On Saturday, 20 June, participants revisited the table of options they had developed on the first day for a mechanism or body to strengthen the SPI. Many participants stated that the table does not constitute a list of exclusive alternatives or ranking, but should be regarded as a list of potential elements that can be combined in accordance with needs. Several noted that the options reflect the general need for a forum where scientists and policy makers can meet and build mutual understanding. Participants also reiterated the need for an entity that can request existing bodies to provide advice and suggested follow-up research to determine which body could assume such a function.
Participants then discussed which of the options were most suitable to provide entry points for scientists and holders of other types of knowledge at the national, regional and international levels. One participant suggested using rosters of experts on all levels to ensure that experts are available for all issues to be addressed. Participants also supported the suggestion that national engagement can be improved through a network of networks that actively encourages scientists and research networks that conduct SDG relevant research to provide inputs to the SPI, noting that most countries have institutions that could provide this function.

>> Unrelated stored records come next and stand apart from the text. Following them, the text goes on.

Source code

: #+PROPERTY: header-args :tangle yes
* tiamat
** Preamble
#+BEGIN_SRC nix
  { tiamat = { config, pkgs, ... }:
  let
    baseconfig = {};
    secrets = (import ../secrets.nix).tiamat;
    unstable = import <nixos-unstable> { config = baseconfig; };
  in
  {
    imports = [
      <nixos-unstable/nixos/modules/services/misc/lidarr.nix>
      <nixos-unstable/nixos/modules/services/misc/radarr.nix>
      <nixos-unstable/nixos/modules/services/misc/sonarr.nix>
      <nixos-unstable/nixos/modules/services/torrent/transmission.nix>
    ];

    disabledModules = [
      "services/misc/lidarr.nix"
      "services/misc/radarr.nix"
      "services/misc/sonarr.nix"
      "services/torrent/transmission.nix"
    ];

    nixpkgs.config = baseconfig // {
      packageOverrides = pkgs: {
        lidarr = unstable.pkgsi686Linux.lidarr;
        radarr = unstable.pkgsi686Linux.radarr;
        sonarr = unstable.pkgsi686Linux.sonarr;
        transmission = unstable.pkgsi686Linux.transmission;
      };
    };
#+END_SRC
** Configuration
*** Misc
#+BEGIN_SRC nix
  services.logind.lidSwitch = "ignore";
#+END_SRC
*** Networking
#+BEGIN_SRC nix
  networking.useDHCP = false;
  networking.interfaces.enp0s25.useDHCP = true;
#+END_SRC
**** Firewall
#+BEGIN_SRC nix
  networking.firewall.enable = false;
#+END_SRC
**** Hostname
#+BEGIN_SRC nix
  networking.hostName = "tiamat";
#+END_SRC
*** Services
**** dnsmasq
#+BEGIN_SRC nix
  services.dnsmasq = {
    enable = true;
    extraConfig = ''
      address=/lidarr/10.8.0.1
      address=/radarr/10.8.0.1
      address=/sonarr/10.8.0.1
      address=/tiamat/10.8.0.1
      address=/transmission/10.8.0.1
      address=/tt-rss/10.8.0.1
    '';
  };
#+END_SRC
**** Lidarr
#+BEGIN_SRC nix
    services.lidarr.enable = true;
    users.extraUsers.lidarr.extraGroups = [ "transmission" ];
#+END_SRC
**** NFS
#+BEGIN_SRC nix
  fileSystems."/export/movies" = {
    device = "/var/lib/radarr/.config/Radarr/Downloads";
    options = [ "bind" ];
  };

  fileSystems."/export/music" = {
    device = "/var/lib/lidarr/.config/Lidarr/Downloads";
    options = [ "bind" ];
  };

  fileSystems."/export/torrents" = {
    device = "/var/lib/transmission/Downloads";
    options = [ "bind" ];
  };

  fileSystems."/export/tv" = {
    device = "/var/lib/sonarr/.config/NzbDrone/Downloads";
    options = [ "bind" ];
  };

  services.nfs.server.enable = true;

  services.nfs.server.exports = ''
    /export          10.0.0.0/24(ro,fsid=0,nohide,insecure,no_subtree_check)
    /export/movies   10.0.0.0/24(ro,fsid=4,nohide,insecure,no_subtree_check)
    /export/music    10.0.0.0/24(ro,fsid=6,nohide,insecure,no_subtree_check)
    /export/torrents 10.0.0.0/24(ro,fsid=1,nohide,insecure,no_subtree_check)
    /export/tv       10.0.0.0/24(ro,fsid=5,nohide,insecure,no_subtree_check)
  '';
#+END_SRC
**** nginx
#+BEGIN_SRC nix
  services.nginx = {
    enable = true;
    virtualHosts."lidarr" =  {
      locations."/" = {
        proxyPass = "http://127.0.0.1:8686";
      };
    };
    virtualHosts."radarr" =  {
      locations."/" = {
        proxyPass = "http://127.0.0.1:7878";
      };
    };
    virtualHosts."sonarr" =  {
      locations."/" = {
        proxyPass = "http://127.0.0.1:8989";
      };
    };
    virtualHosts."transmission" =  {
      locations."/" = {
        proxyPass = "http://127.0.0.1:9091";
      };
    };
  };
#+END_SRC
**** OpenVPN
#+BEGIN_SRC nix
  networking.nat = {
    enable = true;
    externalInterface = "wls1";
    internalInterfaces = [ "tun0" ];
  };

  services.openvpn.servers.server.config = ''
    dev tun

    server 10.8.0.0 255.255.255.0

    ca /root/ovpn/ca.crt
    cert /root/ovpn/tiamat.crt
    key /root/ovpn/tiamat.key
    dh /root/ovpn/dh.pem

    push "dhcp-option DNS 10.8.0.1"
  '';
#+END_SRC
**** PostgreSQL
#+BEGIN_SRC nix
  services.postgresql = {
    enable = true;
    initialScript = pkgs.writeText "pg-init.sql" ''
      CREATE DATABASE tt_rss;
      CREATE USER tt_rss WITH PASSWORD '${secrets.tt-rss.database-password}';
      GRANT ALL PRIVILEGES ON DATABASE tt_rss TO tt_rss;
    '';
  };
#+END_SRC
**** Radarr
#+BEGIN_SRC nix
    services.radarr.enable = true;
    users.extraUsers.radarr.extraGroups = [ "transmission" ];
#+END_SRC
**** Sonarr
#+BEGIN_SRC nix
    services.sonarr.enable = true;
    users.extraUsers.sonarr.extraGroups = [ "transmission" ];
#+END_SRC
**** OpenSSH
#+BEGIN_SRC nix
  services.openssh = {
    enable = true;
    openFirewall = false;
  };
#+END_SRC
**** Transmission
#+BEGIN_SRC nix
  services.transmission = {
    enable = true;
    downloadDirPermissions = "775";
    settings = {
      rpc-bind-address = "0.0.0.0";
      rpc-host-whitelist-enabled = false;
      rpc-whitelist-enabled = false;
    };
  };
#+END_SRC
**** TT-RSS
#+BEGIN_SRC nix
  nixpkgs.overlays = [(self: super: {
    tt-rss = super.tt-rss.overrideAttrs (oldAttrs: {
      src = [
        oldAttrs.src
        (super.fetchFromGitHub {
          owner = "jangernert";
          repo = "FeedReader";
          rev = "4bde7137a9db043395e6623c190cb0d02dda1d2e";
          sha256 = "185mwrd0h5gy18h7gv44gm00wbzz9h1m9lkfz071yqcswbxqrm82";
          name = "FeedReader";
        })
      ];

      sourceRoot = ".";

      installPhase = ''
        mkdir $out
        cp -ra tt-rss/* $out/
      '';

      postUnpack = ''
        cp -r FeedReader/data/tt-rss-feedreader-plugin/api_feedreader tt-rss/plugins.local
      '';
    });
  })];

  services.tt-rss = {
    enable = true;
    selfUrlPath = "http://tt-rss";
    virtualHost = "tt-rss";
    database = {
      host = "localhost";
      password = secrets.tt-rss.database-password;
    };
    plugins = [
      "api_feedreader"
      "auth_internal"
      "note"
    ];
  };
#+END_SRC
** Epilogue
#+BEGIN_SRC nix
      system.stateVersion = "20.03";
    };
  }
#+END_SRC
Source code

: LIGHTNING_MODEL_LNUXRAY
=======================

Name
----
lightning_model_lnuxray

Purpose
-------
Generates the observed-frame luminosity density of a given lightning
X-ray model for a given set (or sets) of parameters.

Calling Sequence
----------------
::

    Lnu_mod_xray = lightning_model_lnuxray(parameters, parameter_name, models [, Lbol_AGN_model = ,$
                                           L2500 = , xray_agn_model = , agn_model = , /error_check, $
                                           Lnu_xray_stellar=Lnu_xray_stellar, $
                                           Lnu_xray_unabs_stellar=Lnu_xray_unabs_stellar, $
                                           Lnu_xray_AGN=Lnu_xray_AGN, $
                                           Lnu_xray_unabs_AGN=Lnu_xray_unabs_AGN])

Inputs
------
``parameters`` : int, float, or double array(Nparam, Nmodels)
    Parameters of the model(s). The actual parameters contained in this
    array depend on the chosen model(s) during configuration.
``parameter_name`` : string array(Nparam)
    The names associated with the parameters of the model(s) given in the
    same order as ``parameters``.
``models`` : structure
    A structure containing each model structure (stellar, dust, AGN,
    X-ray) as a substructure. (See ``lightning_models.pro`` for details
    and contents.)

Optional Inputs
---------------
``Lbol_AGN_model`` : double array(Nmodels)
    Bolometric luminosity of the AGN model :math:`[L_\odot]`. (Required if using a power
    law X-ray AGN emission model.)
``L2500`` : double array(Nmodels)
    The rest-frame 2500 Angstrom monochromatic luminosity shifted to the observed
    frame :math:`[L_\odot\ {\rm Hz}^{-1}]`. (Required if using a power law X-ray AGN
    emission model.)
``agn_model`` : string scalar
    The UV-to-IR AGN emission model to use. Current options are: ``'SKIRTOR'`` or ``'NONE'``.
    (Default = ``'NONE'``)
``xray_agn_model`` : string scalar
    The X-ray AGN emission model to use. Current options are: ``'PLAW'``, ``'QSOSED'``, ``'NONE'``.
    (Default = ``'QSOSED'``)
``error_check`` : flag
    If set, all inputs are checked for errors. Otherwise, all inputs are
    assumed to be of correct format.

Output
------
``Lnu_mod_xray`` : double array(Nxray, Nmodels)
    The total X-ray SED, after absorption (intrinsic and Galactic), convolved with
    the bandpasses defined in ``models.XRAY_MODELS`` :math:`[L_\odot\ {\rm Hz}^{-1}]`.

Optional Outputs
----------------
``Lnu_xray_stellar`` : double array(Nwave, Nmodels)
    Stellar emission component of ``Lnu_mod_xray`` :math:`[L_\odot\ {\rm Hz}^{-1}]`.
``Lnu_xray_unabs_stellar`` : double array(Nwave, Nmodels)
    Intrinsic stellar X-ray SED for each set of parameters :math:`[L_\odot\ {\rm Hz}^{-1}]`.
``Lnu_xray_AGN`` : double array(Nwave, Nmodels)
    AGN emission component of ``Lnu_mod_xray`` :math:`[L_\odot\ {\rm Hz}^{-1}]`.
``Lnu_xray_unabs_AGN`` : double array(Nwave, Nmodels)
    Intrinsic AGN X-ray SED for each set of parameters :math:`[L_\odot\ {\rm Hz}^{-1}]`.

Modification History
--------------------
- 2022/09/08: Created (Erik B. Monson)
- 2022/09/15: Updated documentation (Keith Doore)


Another participant suggested that expert panels are suitable for the regional and global level, since they are most effective if they are designed as standing committees that have regular interactions with policy makers and are composed of international members that are selected based on merit.
On emerging issues, participants suggested differentiating issues emerging during implementation or follow-up and review from the identification of new risks. While the former can be addressed by task forces that are established as needed at the appropriate levels, the identification of new risks requires regular foresight exercises and considering research that has not yet been published in peer-reviewed outlets.
Several participants discussed the advantages of independent advisory bodies that are outside the UN system. They suggested that, while the outputs of such bodies are more tangible to the public, they may not be directly usable by policy makers as their findings require further consideration by a committee for scientific advice under the respective governing body. The example of the use of Scientific Conferences and a scientific-policy interface body under the UN Convention to Combat Desertification (UNCCD) was noted in this regard.
In closing the workshop, Norichika Kanie informed participants that the outcomes would be reflected in a policy brief as well as conveyed to the ongoing intergovernmental negotiations on the outcome document of the Post-2015 Development Agenda.